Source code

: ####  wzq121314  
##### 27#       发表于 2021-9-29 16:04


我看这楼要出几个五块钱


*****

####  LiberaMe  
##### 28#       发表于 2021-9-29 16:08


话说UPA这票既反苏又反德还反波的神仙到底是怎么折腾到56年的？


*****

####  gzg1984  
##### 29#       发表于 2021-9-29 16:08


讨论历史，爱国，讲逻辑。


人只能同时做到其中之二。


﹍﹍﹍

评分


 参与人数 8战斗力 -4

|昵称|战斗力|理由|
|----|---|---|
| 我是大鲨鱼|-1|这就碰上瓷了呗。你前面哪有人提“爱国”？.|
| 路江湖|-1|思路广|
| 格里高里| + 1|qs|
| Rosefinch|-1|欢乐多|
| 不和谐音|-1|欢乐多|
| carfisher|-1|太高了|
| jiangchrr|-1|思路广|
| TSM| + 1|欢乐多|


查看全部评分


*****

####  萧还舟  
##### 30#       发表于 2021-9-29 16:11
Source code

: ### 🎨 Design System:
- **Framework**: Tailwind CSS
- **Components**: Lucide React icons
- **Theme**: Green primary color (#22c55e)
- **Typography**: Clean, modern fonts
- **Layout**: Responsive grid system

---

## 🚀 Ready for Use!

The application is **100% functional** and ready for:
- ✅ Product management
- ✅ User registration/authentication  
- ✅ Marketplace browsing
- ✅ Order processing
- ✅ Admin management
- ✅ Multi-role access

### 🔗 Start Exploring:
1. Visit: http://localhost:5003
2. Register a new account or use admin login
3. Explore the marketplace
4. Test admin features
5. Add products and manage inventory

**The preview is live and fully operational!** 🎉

# Task instructions:
Render the material as a numbered list, starting at the line that contains "The application is" and ending at the last line of the material, both included. Leave out blank lines.

# Expected output:
1. The application is **100% functional** and ready for:
2. - ✅ Product management
3. - ✅ User registration/authentication  
4. - ✅ Marketplace browsing
5. - ✅ Order processing
6. - ✅ Admin management
7. - ✅ Multi-role access
8. ### 🔗 Start Exploring:
9. 1. Visit: http://localhost:5003
10. 2. Register a new account or use admin login
11. 3. Explore the marketplace
12. 4. Test admin features
13. 5. Add products and manage inventory
14. **The preview is live and fully operational!** 🎉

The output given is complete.